DIRECTIONS FOR THIS TASK: Print nothing except the lines of the listing below from the line with "ß ich aber wie groß der Nutzen von" to the line with "dazu gibt, die den Nutzen", each exactly as written, both ends included.

EXTRACTED DATA:
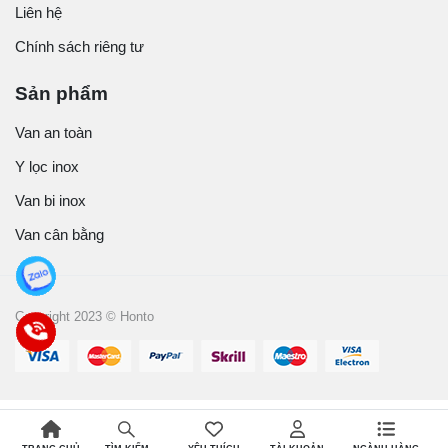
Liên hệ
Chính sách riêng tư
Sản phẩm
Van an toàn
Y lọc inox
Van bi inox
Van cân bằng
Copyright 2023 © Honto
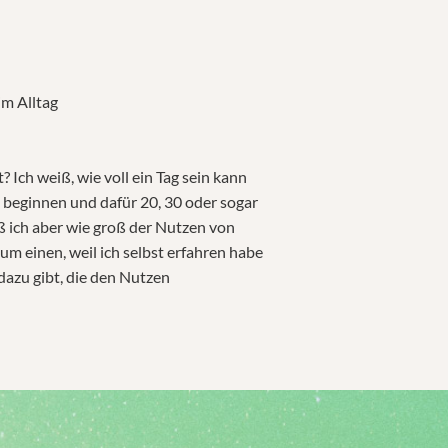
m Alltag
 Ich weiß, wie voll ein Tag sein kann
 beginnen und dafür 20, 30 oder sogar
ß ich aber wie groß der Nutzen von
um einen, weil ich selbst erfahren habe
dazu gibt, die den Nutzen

==

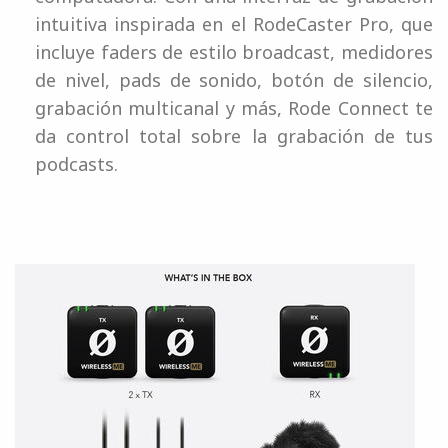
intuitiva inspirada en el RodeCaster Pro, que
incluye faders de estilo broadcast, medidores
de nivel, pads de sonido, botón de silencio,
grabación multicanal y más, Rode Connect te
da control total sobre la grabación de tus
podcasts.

TASK RESULT:
ß ich aber wie groß der Nutzen von
um einen, weil ich selbst erfahren habe
dazu gibt, die den Nutzen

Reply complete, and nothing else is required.